## What the exercise asks
From the N-Queens page, extract the passage between "# NW-SE diagonals: 2n-1" and "in that row.", inclusive.

## Text
11. N-Queens#
11.1. Bitwise Operators in Python#
One can get the binary string for an integer using f-strings.
>>> f"1:b"
1
>>> f"2:b"
10
>>> f"3:b"
11
>>> f"4:b"
100
>>> f"9:b"
1001
When reading the binary representation, start from the right. So,
1001 is 1 + 8.
There are several bitwise operators in python. Here are some examples for the and and or operators.
>>> x = 3; print(f"{x:b}")
'11'
>>> y = 5; print(f"{y:b}")
'101'
>>> f"x|y : {x|y} : {x|y:b}"
'x|y : 7 : 111'
>>> f"x&y : {x&y} : {x&y:b}"
'x&y : 1 : 1'
The operators are for shifting bits left and right: x << y shifts
x’s bits to the left by y places, and x << y shifts
x’s bits to the right by y places.
>>> x = 3; print(f"{x:b}")
'11'
>>> f"{x << 1:b}"
'110'
>>> f"{x << 2:b}"
'1100'
>>> f"{x >> 1:b}"
'1'
>>> f"{x >> 2:b}"
'0'
11.2. Solving N-Queens in a Functional Way#
In the cpython testing suite, there is a class for solving the N-Queens problem
called Queens.
class Queens:
def __init__(self, n):
self.n = n
rangen = range(n)
# Assign a unique int to each column and diagonal.
# columns: n of those, range(n).
# NW-SE diagonals: 2n-1 of these, i-j unique and invariant along
# each, smallest i-j is 0-(n-1) = 1-n, so add n-1 to shift to 0-
# based.
# NE-SW diagonals: 2n-1 of these, i+j unique and invariant along
# each, smallest i+j is 0, largest is 2n-2.
# For each square, compute a bit vector of the columns and
# diagonals it covers, and for each row compute a function that
# generates the possibilities for the columns in that row.
self.rowgenerators = []
for i in rangen:
rowuses = [(1 << j) | # column ordinal
(1 << (n + i-j + n-1)) | # NW-SE ordinal
(1 << (n + 2*n-1 + i+j)) # NE-SW ordinal
for j in rangen]
def rowgen(rowuses=rowuses):
for j in rangen:
uses = rowuses[j]
if uses & self.used == 0:
self.used |= uses
yield j
self.used &= ~uses
self.rowgenerators.append(rowgen)

Dataset rows:
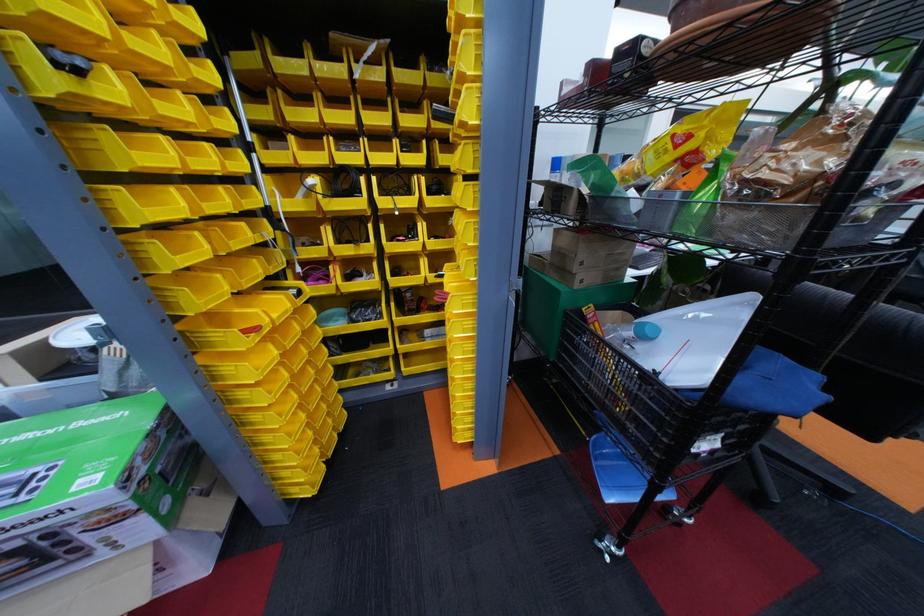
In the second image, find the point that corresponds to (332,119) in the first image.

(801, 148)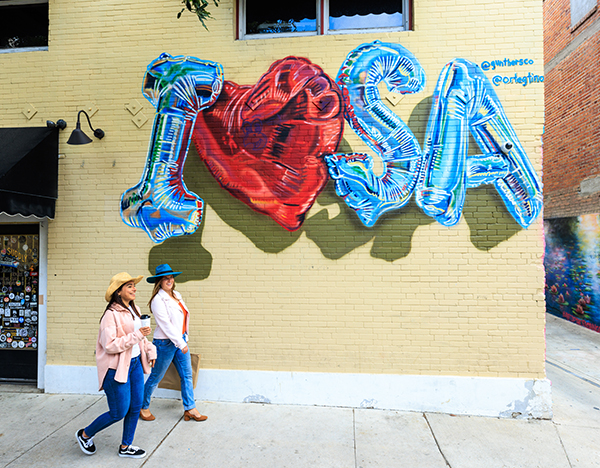
Identify the location of blue bubble letters on beige wall. The image size is (600, 468). pyautogui.click(x=156, y=207), pyautogui.click(x=382, y=165), pyautogui.click(x=446, y=154).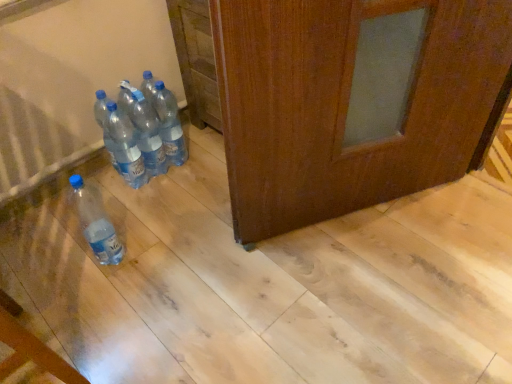
Locate an element on the screen. This screenshot has height=384, width=512. vacant region in front of transparent plastic bottles at center, arranged as the 2th bottle when viewed from the right is located at coordinates (157, 201).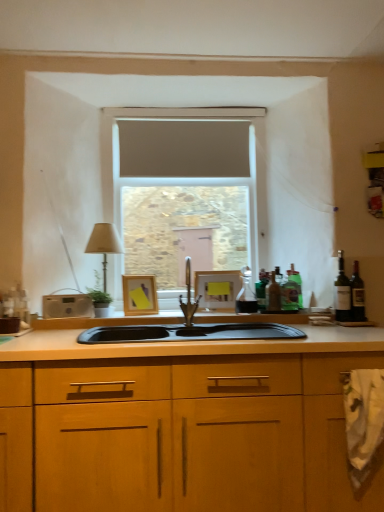
Image resolution: width=384 pixels, height=512 pixels. Find the location of `free spot above matte gray screen at center (from a real-world perspective)`. free spot above matte gray screen at center (from a real-world perspective) is located at coordinates (188, 110).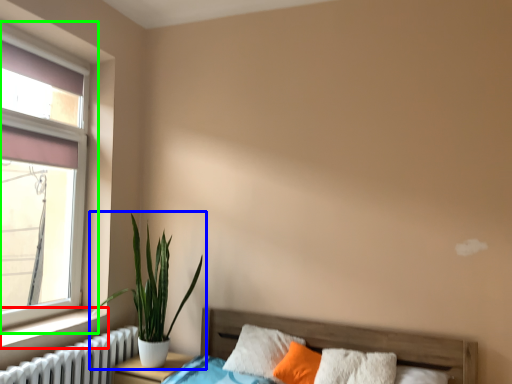
Question: Which object is the farthest from window sill (highlighted by a red box)? Choose among these: houseplant (highlighted by a blue box) or window (highlighted by a green box).

Choices:
 (A) houseplant
 (B) window

Answer: (B)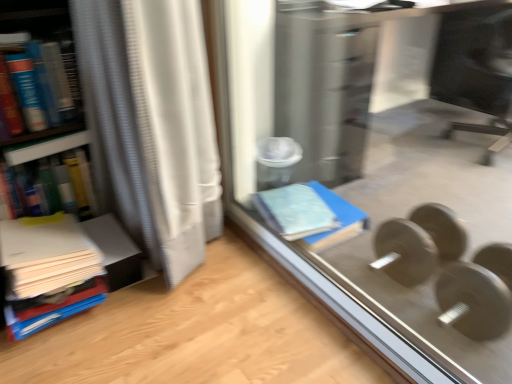
I want to click on free space behind matte gray dumbbell at lower right, arranged as the 2th dumbbell when viewed from the back, so click(x=458, y=251).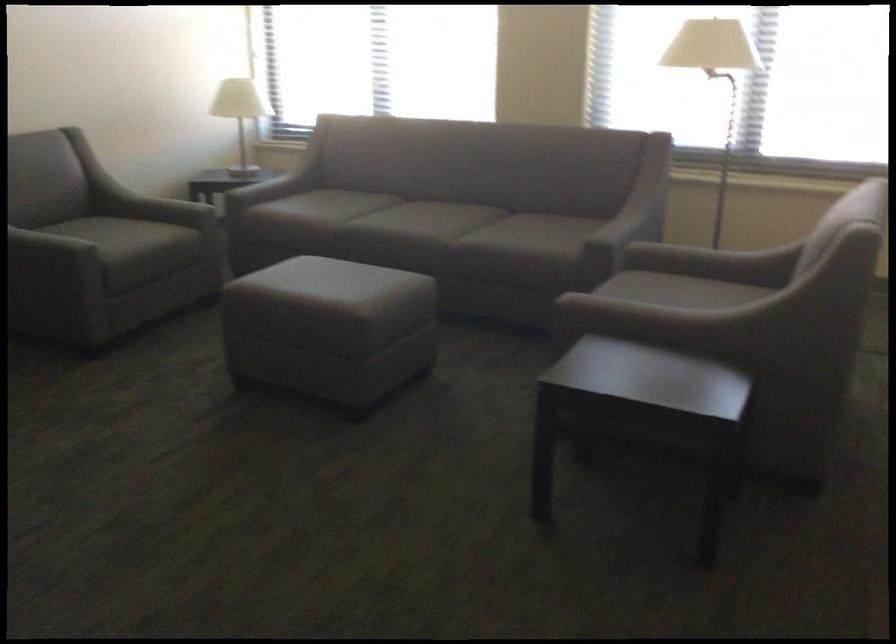
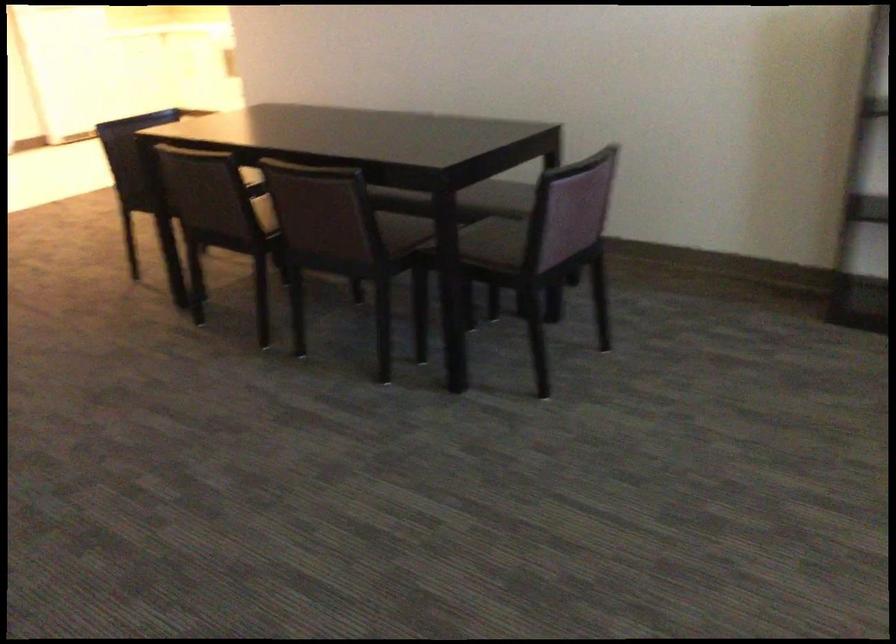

## Result
# NW-SE diagonals: 2n-1 of these, i-j unique and invariant along
# each, smallest i-j is 0-(n-1) = 1-n, so add n-1 to shift to 0-
# based.
# NE-SW diagonals: 2n-1 of these, i+j unique and invariant along
# each, smallest i+j is 0, largest is 2n-2.
# For each square, compute a bit vector of the columns and
# diagonals it covers, and for each row compute a function that
# generates the possibilities for the columns in that row.